• Provided text
==*==
According to another aspect of the method according to the invention, at least one of the segments of the assembly of segments is a rigid segment with a compressibility higher than about 10 Newton per 1.5 mm and preferably, less than about 100 Newton per 1.5 mm. Preferably, the compressibility of at least one of the segments is between about 20 Newton per 1.5 mm and about 100 Newton per 1.5 mm and more preferably between about 50 Newton per 1.5 mm and about 100 Newton per 1.5 mm.
The compressibility of a segment can be measured in a compression test in which the segment is placed on a substantially flat support surface and a force is applied in a downwards direction on one side of the segment using a head having a flat, 12 mm round surface moving at a speed of 100 mm per minute. A suitable apparatus for conducting such a test is the FMT-310 Force Tester of Alluris GmbH. Prior to testing, the segment is conditioned for 24 hours at a temperature of 22 degree Celsius and a relative humidity of 55 percent before the compression test is carried out. The test is continued until the insert has been compressed 1.5 mm. The force (Newton) at this point is the compressibility. If the test is unable to continue to 1.5 mm compression, the force can be normalized to 1.5 mm. In other words, if the maximum compressive force is 28 Newton and the compression at this maximum compression is 1.4 mm, the reported value for compressibility will be 30 Newton per 1.5 mm (28 Newton divided by 1.4 multiplied by 1.5). In some embodiments the segment is brittle and will not compress at all, for example a ceramic or carbonaceous segment, but the segment will instead shatter. In such an embodiment the compressibility is substantially infinite as the segment will rather break than compress. In other embodiments the compressibility of the segment is not monotonous, for example in a filter segment that comprises a capsule that is dispersed in the filtration material. In such a case, the segment is at first easily compressible as long as the filtration material is compressed, for example acetate tow. Then, the compressibility is reduced when the capsule is reached. Then, after the capsule breaks, the compressibility is increased again.
==*==
• Stated exercise 1
According to the compressibility passage, at what speed does the test head move during the compression test?
• Stated exercise 2
Decide whether each statement agrees with the compressibility passage. Answer yes or no for each, and quote the words of the passage that decide it.
(a) Before testing, the segment is conditioned for 24 hours at 22 degrees Celsius.
(b) The head used in the test has a flat round surface 20 mm across.
(c) A brittle ceramic segment that shatters instead of compressing has substantially infinite compressibility.
• Stated exercise 3
Write out the part of the compressibility passage from "According to another" to "and about 100 Newton per 1.5 mm.", word for word.
==*==
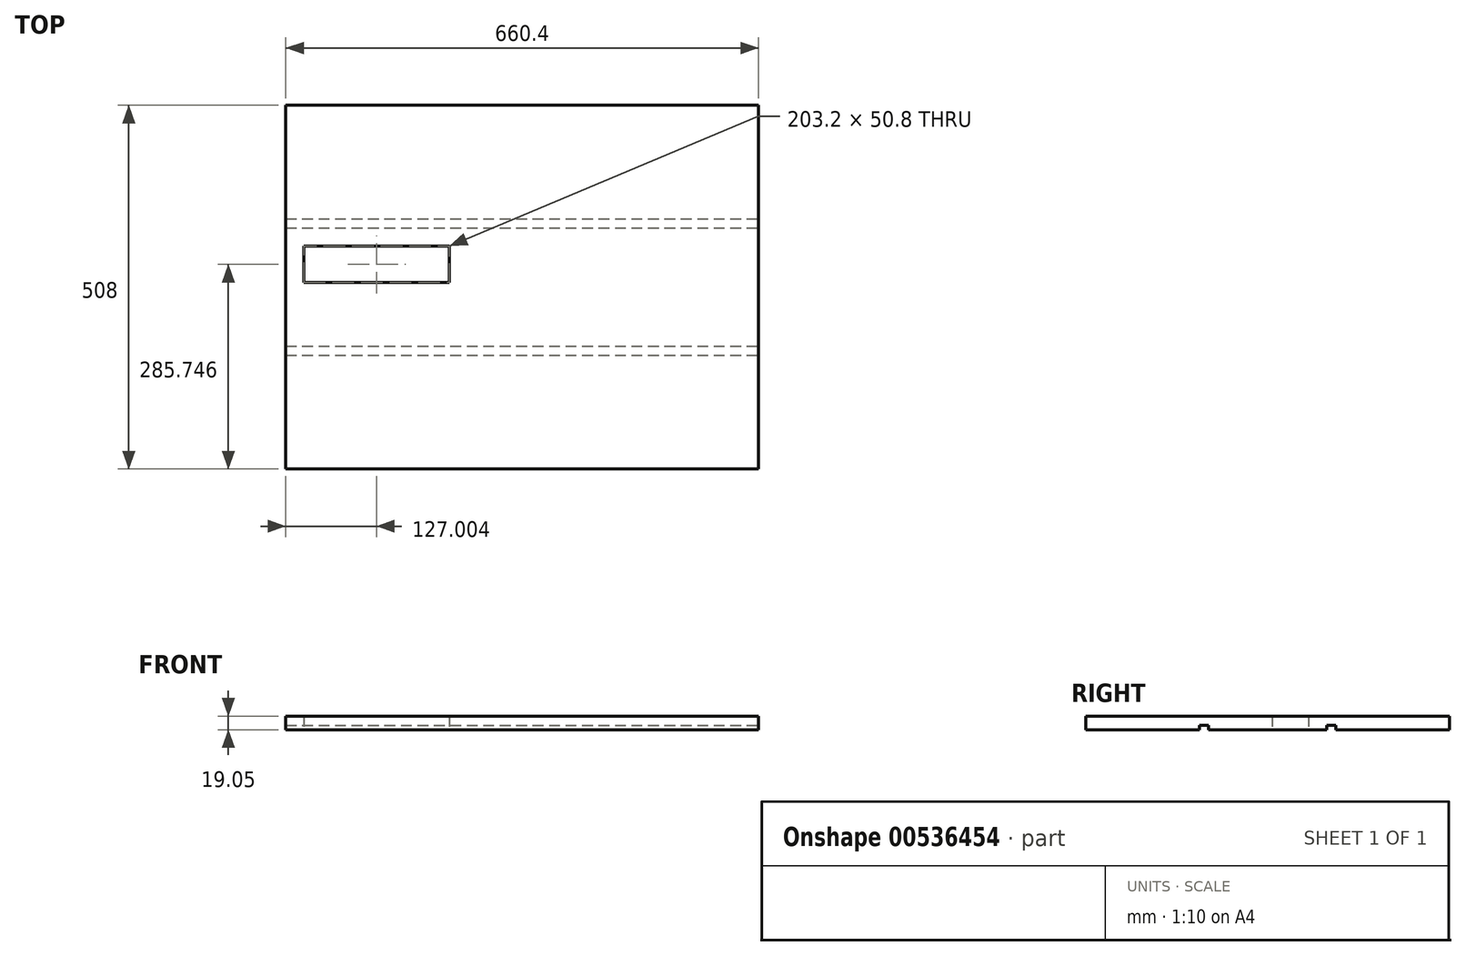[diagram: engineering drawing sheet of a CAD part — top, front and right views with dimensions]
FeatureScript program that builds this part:
annotation { "Feature Type Name" : "Feature", "Feature Type Description" : "" }
export const myFeature = defineFeature(function(context is Context, id is Id, definition is map)
    precondition{}
    {
        {
            var Q0;
            Q0=qCreatedBy(makeId("Top.planeOp"),FACE);
            var sketch = newSketch(context, id + "F0", { "sketchPlane" : qUnion([Q0])});
            skLineSegment(sketch, "E0.bottom", {"start": v(-46.34, 447.39) * mm, "end": v(614.06, 447.39) * mm});
            skLineSegment(sketch, "E0.top", {"start": v(-46.34, -60.61) * mm, "end": v(614.06, -60.61) * mm});
            skLineSegment(sketch, "E0.left", {"start": v(-46.34, 447.39) * mm, "end": v(-46.34, -60.61) * mm});
            skLineSegment(sketch, "E0.right", {"start": v(614.06, 447.39) * mm, "end": v(614.06, 415.64) * mm});
            skPoint(sketch, "E1.orphan", {"position": v(283.86, -60.61) * mm});
            skPoint(sketch, "E2.orphan", {"position": v(283.86, 447.39) * mm});
            skLineSegment(sketch, "E3.trimOffspring", {"start": v(614.06, 396.59) * mm, "end": v(614.06, -9.81) * mm});
            skLineSegment(sketch, "E4.trimOffspring", {"start": v(614.06, -28.86) * mm, "end": v(614.06, -60.61) * mm});
            skPoint(sketch, "E5.orphan", {"position": v(614.06, 193.39) * mm});
            skLineSegment(sketch, "E6", {"start": v(614.06, -9.81) * mm, "end": v(614.06, -28.86) * mm});
            skLineSegment(sketch, "E7", {"start": v(614.06, 396.59) * mm, "end": v(614.06, 415.64) * mm});
            skLineSegment(sketch, "E8", {"start": v(283.86, 447.39) * mm, "end": v(283.86, -60.61) * mm, "construction": true});
            skLineSegment(sketch, "E9.MirrorCS", {"start": v(182.26, 250.54) * mm, "end": v(182.26, 199.74) * mm});
            skLineSegment(sketch, "E10.MirrorCS", {"start": v(-20.94, 250.54) * mm, "end": v(182.26, 250.54) * mm});
            skLineSegment(sketch, "E11.MirrorCS", {"start": v(182.26, 199.74) * mm, "end": v(-20.94, 199.74) * mm});
            skLineSegment(sketch, "E12.MirrorCS", {"start": v(-20.94, 250.54) * mm, "end": v(-20.94, 199.74) * mm});
            skSolve(sketch);
        }
        {
            var Q0;
            Q0 = qSketchRegion(id + "F0", true);
            extrude(context, id + "F1", {"entities" : qUnion([Q0]), "depth" : 19.05 * mm, "offsetDistance" : 25.4 * mm});
        }
        {
            var Q0;
            Q0=makeQuery(id+"F1.opExtrude","CAP_FACE",FACE,{"disambiguationData":[OSD([sQuery(id+"F0.wireOp",EDGE,"E0.bottom"),sQuery(id+"F0.wireOp",EDGE,"E0.top"),sQuery(id+"F0.wireOp",EDGE,"E0.left"),sQuery(id+"F0.wireOp",EDGE,"E0.right"),sQuery(id+"F0.wireOp",EDGE,"E3.trimOffspring"),sQuery(id+"F0.wireOp",EDGE,"E4.trimOffspring"),sQuery(id+"F0.wireOp",EDGE,"i5BfIIhn-vbHe-imx1-csDb-nMQiqM2HRBRM.top"),sQuery(id+"F0.wireOp",EDGE,"i5BfIIhn-vbHe-imx1-csDb-nMQiqM2HRBRM.right"),sQuery(id+"F0.wireOp",EDGE,"78bbb6ff-89c4-4b25-9ef8-bd1ca9e1b5700.MirrorCS"),sQuery(id+"F0.wireOp",EDGE,"78bbb6ff-89c4-4b25-9ef8-bd1ca9e1b5701.MirrorCS"),sQuery(id+"F0.wireOp",EDGE,"ff8e6387-9dfd-4042-92c4-0e13fc46f2381.MirrorCS"),sQuery(id+"F0.wireOp",EDGE,"ff8e6387-9dfd-4042-92c4-0e13fc46f2382.MirrorCS"),sQuery(id+"F0.wireOp",EDGE,"lPivuiSJ-rouK-T9NZ-5f0i-5M2m3eOQRDiC"),sQuery(id+"F0.wireOp",EDGE,"E6"),sQuery(id+"F0.wireOp",EDGE,"E7")])],"isStart":true});
            var sketch = newSketch(context, id + "F2", { "sketchPlane" : qUnion([Q0])});
            skLineSegment(sketch, "E13.bottom", {"start": v(-46.34, 60.61) * mm, "end": v(614.06, 60.61) * mm});
            skLineSegment(sketch, "E13.top", {"start": v(-46.34, -447.39) * mm, "end": v(614.06, -447.39) * mm});
            skLineSegment(sketch, "E13.left", {"start": v(-46.34, -98.14) * mm, "end": v(-46.34, -110.84) * mm});
            skLineSegment(sketch, "E13.right", {"start": v(614.06, -98.14) * mm, "end": v(614.06, -110.84) * mm});
            skLineSegment(sketch, "E14.0", {"start": v(4.46, -282.29) * mm, "end": v(614.06, -282.29) * mm, "construction": true});
            skLineSegment(sketch, "E15.0", {"start": v(-46.34, -104.49) * mm, "end": v(563.26, -104.49) * mm, "construction": true});
            skLineSegment(sketch, "E16.0", {"start": v(-46.34, -110.84) * mm, "end": v(614.06, -110.84) * mm});
            skLineSegment(sketch, "E17.0", {"start": v(-46.34, -98.14) * mm, "end": v(614.06, -98.14) * mm});
            skLineSegment(sketch, "E18.0", {"start": v(-46.34, -288.64) * mm, "end": v(614.06, -288.64) * mm});
            skLineSegment(sketch, "E19.0", {"start": v(-46.34, -275.94) * mm, "end": v(614.06, -275.94) * mm});
            skLineSegment(sketch, "E20.trimOffspring", {"start": v(614.06, -275.94) * mm, "end": v(614.06, -288.64) * mm});
            skLineSegment(sketch, "E21.trimOffspring", {"start": v(-46.34, -275.94) * mm, "end": v(-46.34, -288.64) * mm});
            skSolve(sketch);
        }
        {
            var Q0;
            {var subQ1=sQuery(id+"F2.wireOp",EDGE,"ede1b310-70a5-4bce-ad08-636cf6eacef5.0");Q0=makeQuery(id+"F2.imprint","IMPRINT",FACE,{"disambiguationData":[TD([[makeQuery(id+"F2.imprint","IMPRINT",EDGE,{"derivedFrom":subQ1}),1.0]])]});}
            var Q1;
            {var subQ3=sQuery(id+"F2.wireOp",EDGE,"b575b931-e8e5-4f5f-8ae3-ec7b51b93ddb.0");Q1=makeQuery(id+"F2.imprint","IMPRINT",FACE,{"disambiguationData":[TD([[makeQuery(id+"F2.imprint","IMPRINT",EDGE,{"derivedFrom":subQ3}),-1.0]])]});}
            var Q2;
            Q2=makeQuery(id+"F2.imprint","IMPRINT",FACE,{"disambiguationData":[TD([[makeQuery(id+"F2.imprint","IMPRINT",EDGE,{"derivedFrom":sQuery(id+"F2.wireOp",EDGE,"E18.0")}),1.0]])]});
            var Q3;
            Q3=makeQuery(id+"F2.imprint","IMPRINT",FACE,{"disambiguationData":[TD([[makeQuery(id+"F2.imprint","IMPRINT",EDGE,{"derivedFrom":sQuery(id+"F2.wireOp",EDGE,"E13.left")}),-1.0]])]});
            extrude(context, id + "F3", {"entities" : qUnion([Q0, Q1, Q2, Q3]), "operationType" : NewBodyOperationType.REMOVE, "oppositeDirection" : true, "depth" : 6.35 * mm, "offsetDistance" : 25.4 * mm});
        }
    });
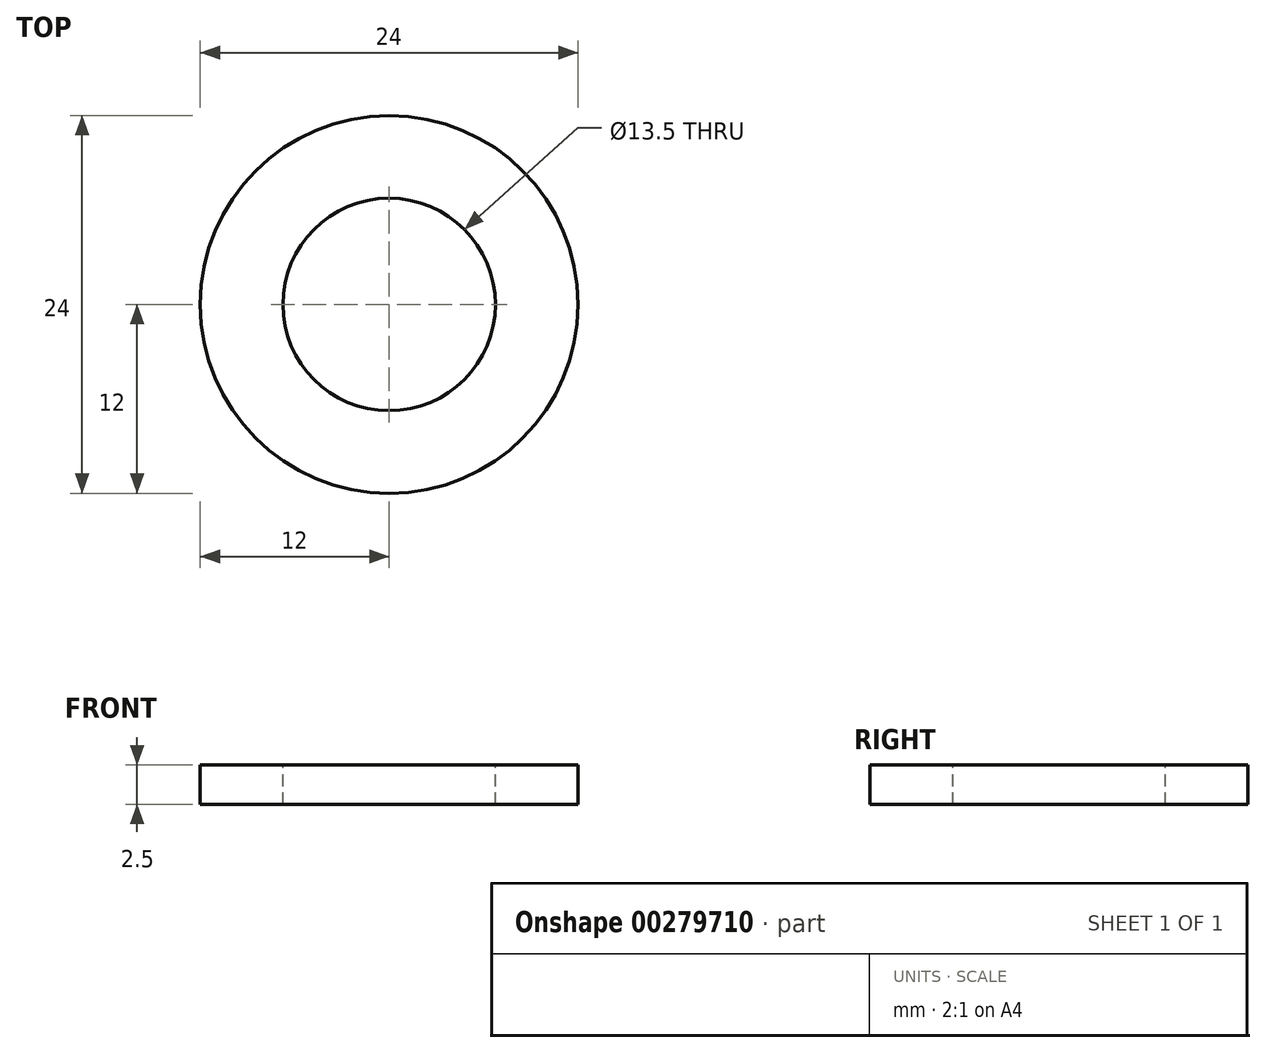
==*==
• Written answer 1
100 mm per minute.

• Written answer 2
(a) Yes: "the segment is conditioned for 24 hours at a temperature of 22 degree Celsius and a relative humidity of 55 percent"
(b) No: "a head having a flat, 12 mm round surface"
(c) Yes: "In such an embodiment the compressibility is substantially infinite as the segment will rather break than compress."

• Written answer 3
According to another aspect of the method according to the invention, at least one of the segments of the assembly of segments is a rigid segment with a compressibility higher than about 10 Newton per 1.5 mm and preferably, less than about 100 Newton per 1.5 mm. Preferably, the compressibility of at least one of the segments is between about 20 Newton per 1.5 mm and about 100 Newton per 1.5 mm and more preferably between about 50 Newton per 1.5 mm and about 100 Newton per 1.5 mm.